The project page lists runs for the selected environment with their spec counts, branch, source, and time. Open a run for the detail: each failing spec shows its error, the failing locator (the heal hint), and links to the CI log. If your CI uploaded traces or reports as artifacts, they're linked at the top of the run — they download straight from GitHub, since that's where they live.

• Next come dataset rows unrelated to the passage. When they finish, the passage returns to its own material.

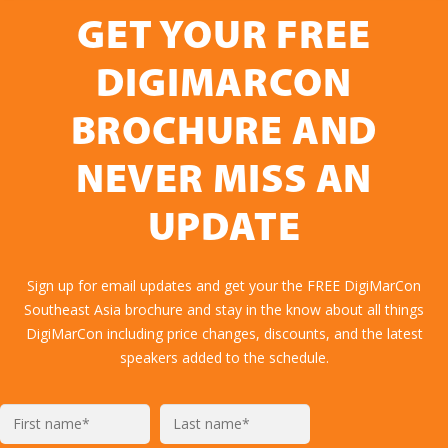
GET YOUR FREE
DIGIMARCON
BROCHURE AND
NEVER MISS AN
UPDATE
Sign up for email updates and get your the FREE DigiMarCon
Southeast Asia brochure and stay in the know about all things
DigiMarCon including price changes, discounts, and the latest
speakers added to the schedule.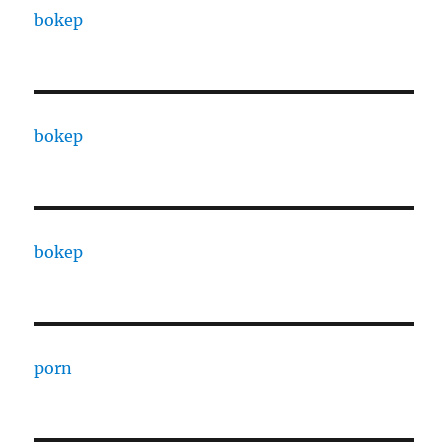
bokep
bokep
bokep
porn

Open pull requests get their own strip on the project page: one chip per branch, colored by its latest verdict, linking to the run.

Regression alerts

A regression is when the previous run on the same environment and branch was green and this one is red. When Cloud sees that on ingest, it alerts — by email to the project's team, and to Slack if you've configured a webhook. PR runs don't alert (the PR comment already covers them); this is for your default branch and your monitored environments.

Self-heal orchestration

When a spec drifts — a selector moved, a label changed — Cloud queues a heal request for it. This is where the "AI only on what already ran, fixes stay local" rule plays out:

  1. Cloud detects the failure on ingest and opens one heal request per drifted spec (deduplicated — one open request per spec).
  2. Cloud routes it to your editor. Nothing in the cloud can reach your machine, so your VS Code extension and MCP agent pull the queue (see Connect your editor).
  3. You heal locally. Your own coding agent re-locates the element in your real browser via /mcp__hover__heal <spec>, and you review the diff before keeping it.
  4. CI closes the loop. The heal request auto-closes only when CI sees that spec pass again — never on an editor claim, never by Cloud rewriting your code.